Behavioral Deep-Dive: Business Impact of a Prior Project (Technical Screen)

Context: In a Data Scientist technical screen for a large two‑sided marketplace, you will be asked to deep‑dive one prior project with quantifiable business impact. The interviewer expects clarity on problem framing, decision‑making, measurement, and stakeholder leadership.

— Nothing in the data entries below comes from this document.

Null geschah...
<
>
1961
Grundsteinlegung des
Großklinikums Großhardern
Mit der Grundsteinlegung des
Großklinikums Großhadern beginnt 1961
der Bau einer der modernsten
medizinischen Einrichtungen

Instructions: Select one project and cover the following in order.

  1. Problem and Decision
  • Define the business problem and why it mattered.
  • State the specific decision your work enabled (e.g., launch, iterate, pause).
  1. Metrics
  • Name the primary metric(s) and define them precisely.
  • List key guardrails/secondary metrics.
  1. Counterfactual and Dollar Impact
  • Baseline level, observed lift/change, sample sizes, time window.
  • Counterfactual logic (what would have happened otherwise).
  • Quantify dollar impact; include confidence/uncertainty.
  1. Measurement Strategy
  • Experiment vs. quasi‑experiment and why.
  • Key assumptions (e.g., SUTVA/no interference, parallel trends) and how you validated them.
  • Any variance‑reduction or clustering you used.
  1. Execution and Adoption
  • Stakeholder pushback/misalignment and how you handled it.
  • Risks/guardrails, kill‑switches, and how you monitored them.
  • How you secured adoption and de‑risked rollout.
  1. Delivery Details
  • Timeline by phase; major trade‑offs made.